* [Document]:

*****

Amira Hass et Nidal Eshtayeh (photos), Haaretz, 2/5/2024
Traduit par Layân Benhamed, édité par Fausto
Giudice, Tlaxcala
30 membres d’une même famille figuraient parmi les Palestiniens attaqués
par des colons dans le village d’Al-Mughayyir, en Cisjordanie, en avril dernier.
Les descriptions qu’ils ont faites de ces moments terrifiants montrent qu’il ne
s’agissait pas d’une attaque spontanée.
Lina Bishara avec la porte qu’elle a tenue pour
essayer de protéger ses enfants des envahisseurs
Les habitants du village d’Al-Mughayyir, en Cisjordanie, qui ont été
attaqués par des colons il y a près de trois semaines, ont eu l’impression qu’il
ne s’agissait pas d’une foule incontrôlée. Au contraire, les assaillants
étaient bien organisés, avec une division du travail et une planification
préalable.

*****

* [Données fournies]:
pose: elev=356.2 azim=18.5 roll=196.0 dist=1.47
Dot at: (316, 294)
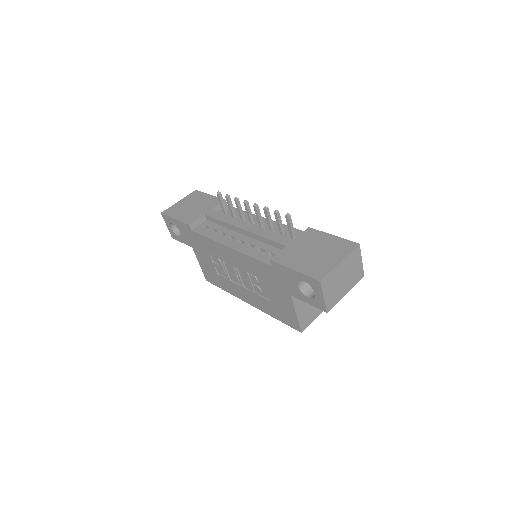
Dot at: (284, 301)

*****

* [Problèmes à résoudre]:
#1 Résumez en deux phrases l'article sur l'attaque du village d'Al-Mughayyir.
#2 D'après l'article, combien de membres d'une même famille figuraient parmi les Palestiniens attaqués ?
Ces données proviennent d'une autre source que l'article.

* [Réponses finales]:
#1 En avril dernier, des colons ont attaqué des Palestiniens du village d'Al-Mughayyir, en Cisjordanie, parmi lesquels figuraient 30 membres d'une même famille. Selon les habitants, les assaillants n'étaient pas une foule incontrôlée mais un groupe bien organisé, avec une division du travail et une planification préalable.

#2 Trente membres d'une même famille.